Mr Vaughan said the gallery's dealings with Indian authorities, including the Indian Ministry of Culture, the National Museum in New Delhi, the Archaeological Survey of India and the High Commissioner had been largely positive.

"They've said that the NGA's protocols for dealing with provenance problems are amongst the best they've seen and they would rather like to promote what we're doing as a model for the rest of the world," he said.

"I think what I've been struck by in our discussions with our Indian colleagues is they're being very pragmatic about this, and as a matter of general principle, putting to one side the matter of whether or not objects bought through Mr Kapoor were stolen, effectively…they like the fact that we have a strong collection of Indian sculptures in the NGA."

"It's all taking place in the context of a very good working relationship. None of these discussions are taking place in the context of negativity or anger about what's happened."

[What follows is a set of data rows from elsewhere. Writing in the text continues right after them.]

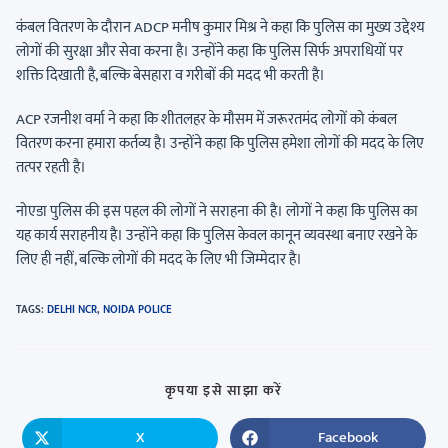
कंबल वितरण के दौरान ADCP मनीष कुमार मिश्र ने कहा कि पुलिस का मुख्य उद्देश्य
लोगों की सुरक्षा और सेवा करना है। उन्होंने कहा कि पुलिस सिर्फ अपराधियों पर
शक्ति दिखाती है, बल्कि बेसहारा व गरीबों की मदद भी करती है।
ACP रजनीश वर्मा ने कहा कि शीतलहर के मौसम में जरूरतमंद लोगों को कंबल
वितरण करना हमारा कर्तव्य है। उन्होंने कहा कि पुलिस हमेशा लोगों की मदद के लिए
तत्पर रहती है।
नोएडा पुलिस की इस पहल की लोगों ने सराहना की है। लोगों ने कहा कि पुलिस का
यह कार्य सराहनीय है। उन्होंने कहा कि पुलिस केवल कानून व्यवस्था बनाए रखने के
लिए ही नहीं, बल्कि लोगों की मदद के लिए भी जिम्मेदार है।
TAGS
:
DELHI NCR
,
NOIDA POLICE
कृपया इसे साझा करें
X
Facebook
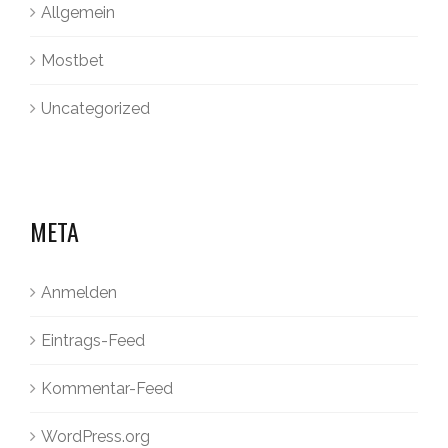
Allgemein
Mostbet
Uncategorized
META
Anmelden
Eintrags-Feed
Kommentar-Feed
WordPress.org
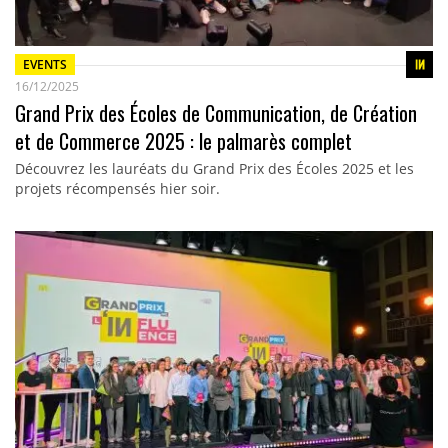
EVENTS
16/12/2025
Grand Prix des Écoles de Communication, de Création
et de Commerce 2025 : le palmarès complet
Découvrez les lauréats du Grand Prix des Écoles 2025 et les
projets récompensés hier soir.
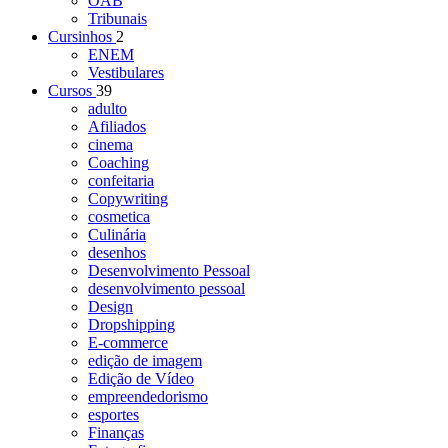
OAB
Tribunais
Cursinhos
2
ENEM
Vestibulares
Cursos
39
adulto
Afiliados
cinema
Coaching
confeitaria
Copywriting
cosmetica
Culinária
desenhos
Desenvolvimento Pessoal
desenvolvimento pessoal
Design
Dropshipping
E-commerce
edição de imagem
Edição de Vídeo
empreendedorismo
esportes
Finanças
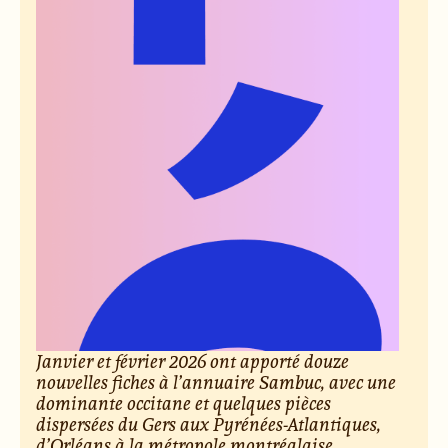
Janvier et février 2026 ont apporté douze
nouvelles fiches à l’annuaire Sambuc, avec une
dominante occitane et quelques pièces
dispersées du Gers aux Pyrénées-Atlantiques,
d’Orléans à la métropole montréalaise.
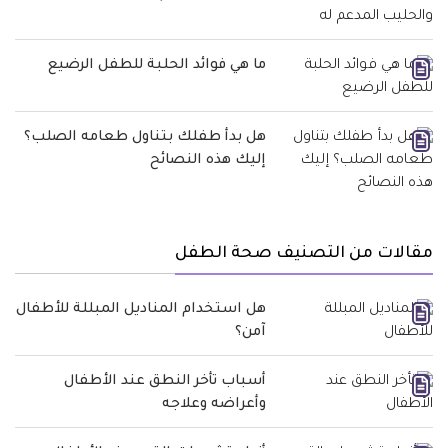
ما هي فوائد الحلبة للطفل الرضيع
هل بدأ طفلك بتناول طعامه الصلب؟
إليك هذه النصائح
مقالات من التصنيف صحة الطفل
هل استخدام المناديل المبللة للأطفال
آمن؟
أسباب تأخر النطق عند الأطفال
وأعراضه وعلاجه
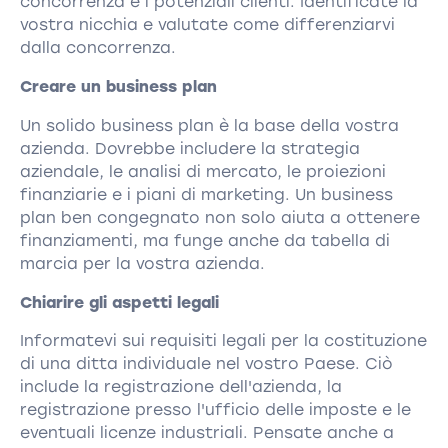
concorrenza e i potenziali clienti. Identificate la
vostra nicchia e valutate come differenziarvi
dalla concorrenza.
Creare un business plan
Un solido business plan è la base della vostra
azienda. Dovrebbe includere la strategia
aziendale, le analisi di mercato, le proiezioni
finanziarie e i piani di marketing. Un business
plan ben congegnato non solo aiuta a ottenere
finanziamenti, ma funge anche da tabella di
marcia per la vostra azienda.
Chiarire gli aspetti legali
Informatevi sui requisiti legali per la costituzione
di una ditta individuale nel vostro Paese. Ciò
include la registrazione dell'azienda, la
registrazione presso l'ufficio delle imposte e le
eventuali licenze industriali. Pensate anche a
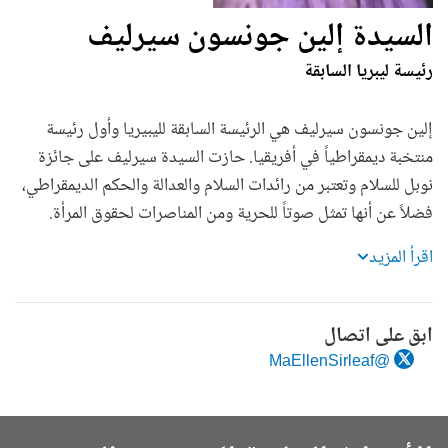
السيدة إلين جونسون سيرليف
رئيسة ليبريا السابقة
إلين جونسون سيرليف هي الرئيسة السابقة لليبيريا وأول رئيسة
منتخبة ديمقراطياً في أفريقيا. حازت السيدة سيرليف على جائزة
نوبل للسلام وتعتبر من رائدات السلام والعدالة والحكم الديمقراطي،
فضلاً عن أنها تمثل صوتاً للحرية ومن المناصرات لحقوق المرأة.
اقرأ المزيد
ابق على اتصال
@MaEllenSirleaf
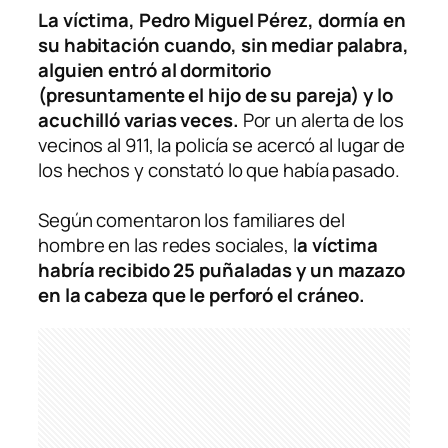
La víctima, Pedro Miguel Pérez, dormía en
su habitación cuando, sin mediar palabra,
alguien entró al dormitorio
(presuntamente el hijo de su pareja) y lo
acuchilló varias veces.
Por un alerta de los
vecinos al 911, la policía se acercó al lugar de
los hechos y constató lo que había pasado.
Según comentaron los familiares del
hombre en las redes sociales, l
a víctima
habría recibido 25 puñaladas y un mazazo
en la cabeza que le perforó el cráneo.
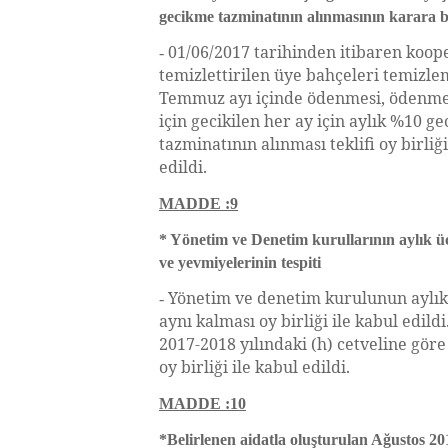
gecikme tazminatının alınmasının karara 
01/06/2017 tarihinden itibaren koop
-
temizlettirilen üye bahçeleri temizle
Temmuz ayı içinde ödenmesi, ödenme
için gecikilen her ay için aylık %10 g
tazminatının alınması teklifi oy birliği
edildi.
MADDE :9
* Yönetim ve Denetim kurullarının aylık ücr
ve yevmiyelerinin tespiti
Yönetim ve denetim kurulunun aylık
-
aynı kalması oy birliği ile kabul edildi
2017-2018 yılındaki (h) cetveline gör
oy birliği ile kabul edildi.
MADDE :10
*Belirlenen aidatla oluşturulan Ağustos 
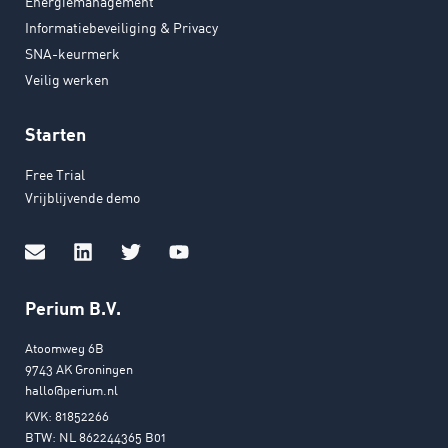
Energiemanagement
Informatiebeveiliging & Privacy
SNA-keurmerk
Veilig werken
Starten
Free Trial
Vrijblijvende demo
Perium B.V.
Atoomweg 6B
9743 AK Groningen
hallo@perium.nl
KVK: 81852266
BTW: NL 862244365 B01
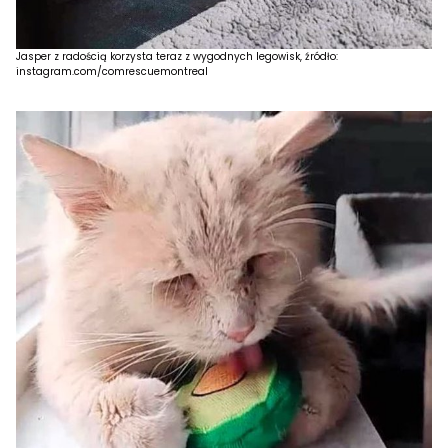
Jasper z radością korzysta teraz z wygodnych legowisk, źródło:
instagram.com/comrescuemontreal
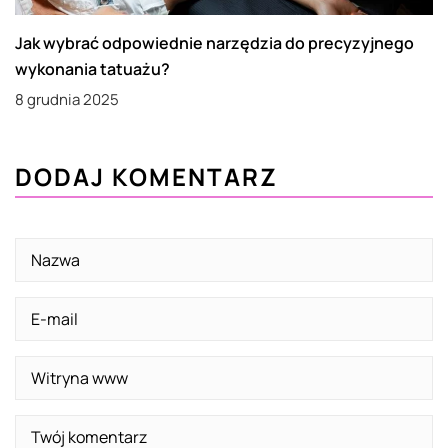
Jak wybrać odpowiednie narzędzia do precyzyjnego
wykonania tatuażu?
8 grudnia 2025
DODAJ KOMENTARZ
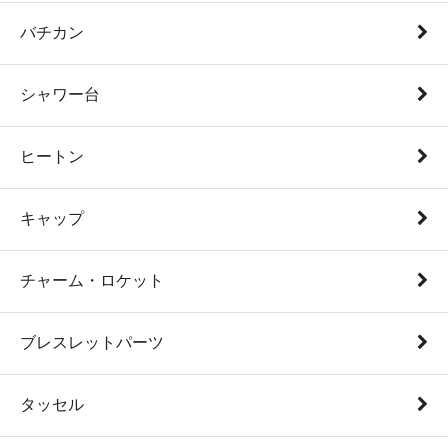
バチカン
シャワー台
ヒートン
キャップ
チャーム・ロケット
ブレスレットパーツ
タッセル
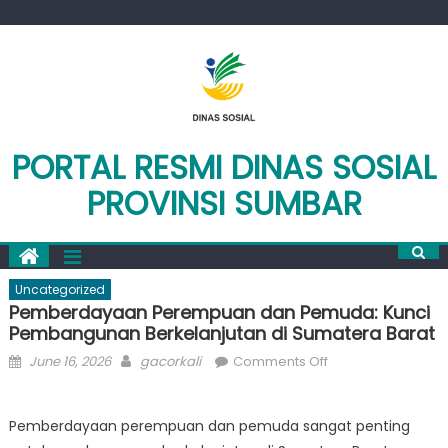
Skip
to
content
PORTAL RESMI DINAS SOSIAL
PROVINSI SUMBAR
Uncategorized
Pemberdayaan Perempuan dan Pemuda: Kunci
Pembangunan Berkelanjutan di Sumatera Barat
Posted
Author
on
June 16, 2026
gacorkali
Comments Off
on
Pemberdayaan
Perempuan
Pemberdayaan perempuan dan pemuda sangat penting
dan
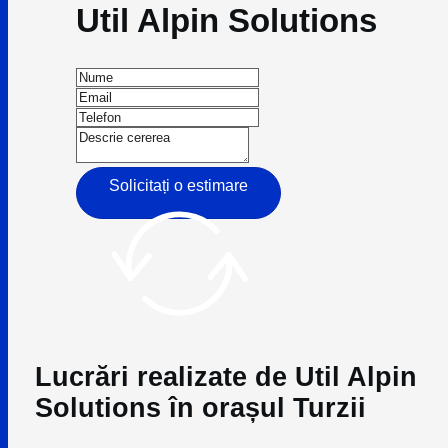
Util Alpin Solutions
Solicitați o estimare
Lucrări realizate de Util Alpin
Solutions în orașul Turzii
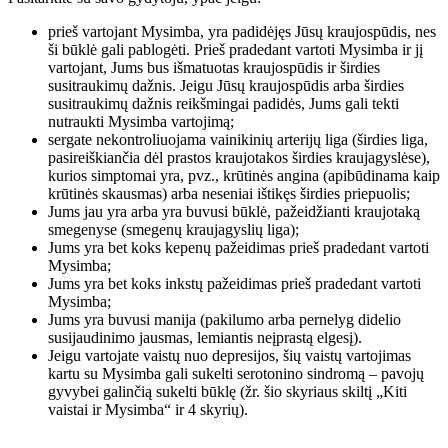
prieš vartojant Mysimba, yra padidėjęs Jūsų kraujospūdis, nes
ši būklė gali pablogėti. Prieš pradedant vartoti Mysimba ir jį
vartojant, Jums bus išmatuotas kraujospūdis ir širdies
susitraukimų dažnis. Jeigu Jūsų kraujospūdis arba širdies
susitraukimų dažnis reikšmingai padidės, Jums gali tekti
nutraukti Mysimba vartojimą;
sergate nekontroliuojama vainikinių arterijų liga (širdies liga,
pasireiškiančia dėl prastos kraujotakos širdies kraujagyslėse),
kurios simptomai yra, pvz., krūtinės angina (apibūdinama kaip
krūtinės skausmas) arba neseniai ištikęs širdies priepuolis;
Jums jau yra arba yra buvusi būklė, pažeidžianti kraujotaką
smegenyse (smegenų kraujagyslių liga);
Jums yra bet koks kepenų pažeidimas prieš pradedant vartoti
Mysimba;
Jums yra bet koks inkstų pažeidimas prieš pradedant vartoti
Mysimba;
Jums yra buvusi manija (pakilumo arba pernelyg didelio
susijaudinimo jausmas, lemiantis neįprastą elgesį).
Jeigu vartojate vaistų nuo depresijos, šių vaistų vartojimas
kartu su Mysimba gali sukelti serotonino sindromą – pavojų
gyvybei galinčią sukelti būklę (žr. šio skyriaus skiltį „Kiti
vaistai ir Mysimba“ ir 4 skyrių).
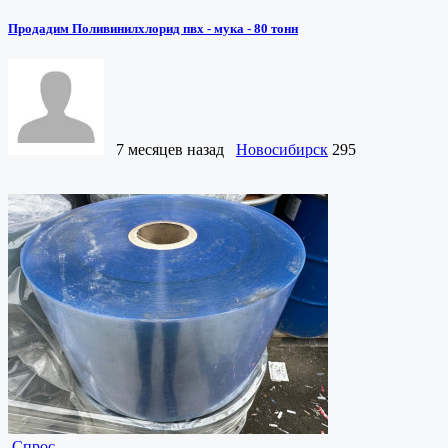
Продадим Поливинилхлорид пвх - мука - 80 тонн
7 месяцев назад
Новосибирск
295
Спрос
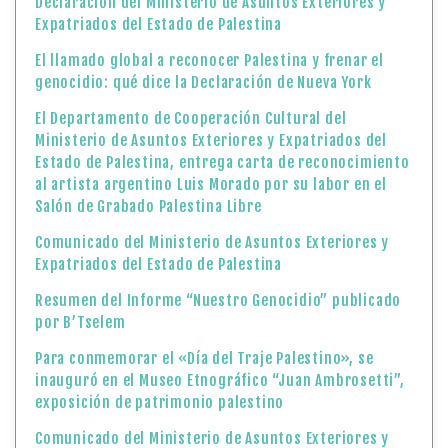
Declaración del Ministerio de Asuntos Exteriores y
Expatriados del Estado de Palestina
El llamado global a reconocer Palestina y frenar el
genocidio: qué dice la Declaración de Nueva York
El Departamento de Cooperación Cultural del
Ministerio de Asuntos Exteriores y Expatriados del
Estado de Palestina, entrega carta de reconocimiento
al artista argentino Luis Morado por su labor en el
Salón de Grabado Palestina Libre
Comunicado del Ministerio de Asuntos Exteriores y
Expatriados del Estado de Palestina
Resumen del Informe “Nuestro Genocidio” publicado
por B’Tselem
Para conmemorar el «Día del Traje Palestino», se
inauguró en el Museo Etnográfico “Juan Ambrosetti”,
exposición de patrimonio palestino
Comunicado del Ministerio de Asuntos Exteriores y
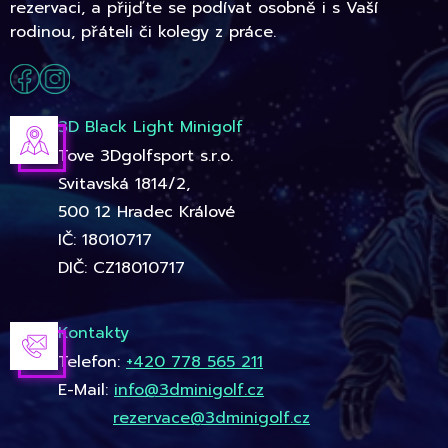
rezervaci, a přijďte se podívat osobně i s Vaší
rodinou, přáteli či kolegy z práce.
3D Black Light Minigolf
Tove 3Dgolfsport s.r.o.
Svitavská 1814/2,
500 12 Hradec Králové
IČ: 18010717
DIČ: CZ18010717
Kontakty
Telefon:
+420 778 565 211
E-Mail:
info@3dminigolf.cz
rezervace@3dminigolf.cz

He said an outcome of the project was that the gallery would no longer enter into confidentiality agreement when acquiring objects.

"We're going to be absolutely transparent about everything, and you can't be transparent if you're signing confidentiality agreements," he said.

"We want to do the right thing, but we also want to continue to be able to show Asian cultures to the public through the collections of the NGA."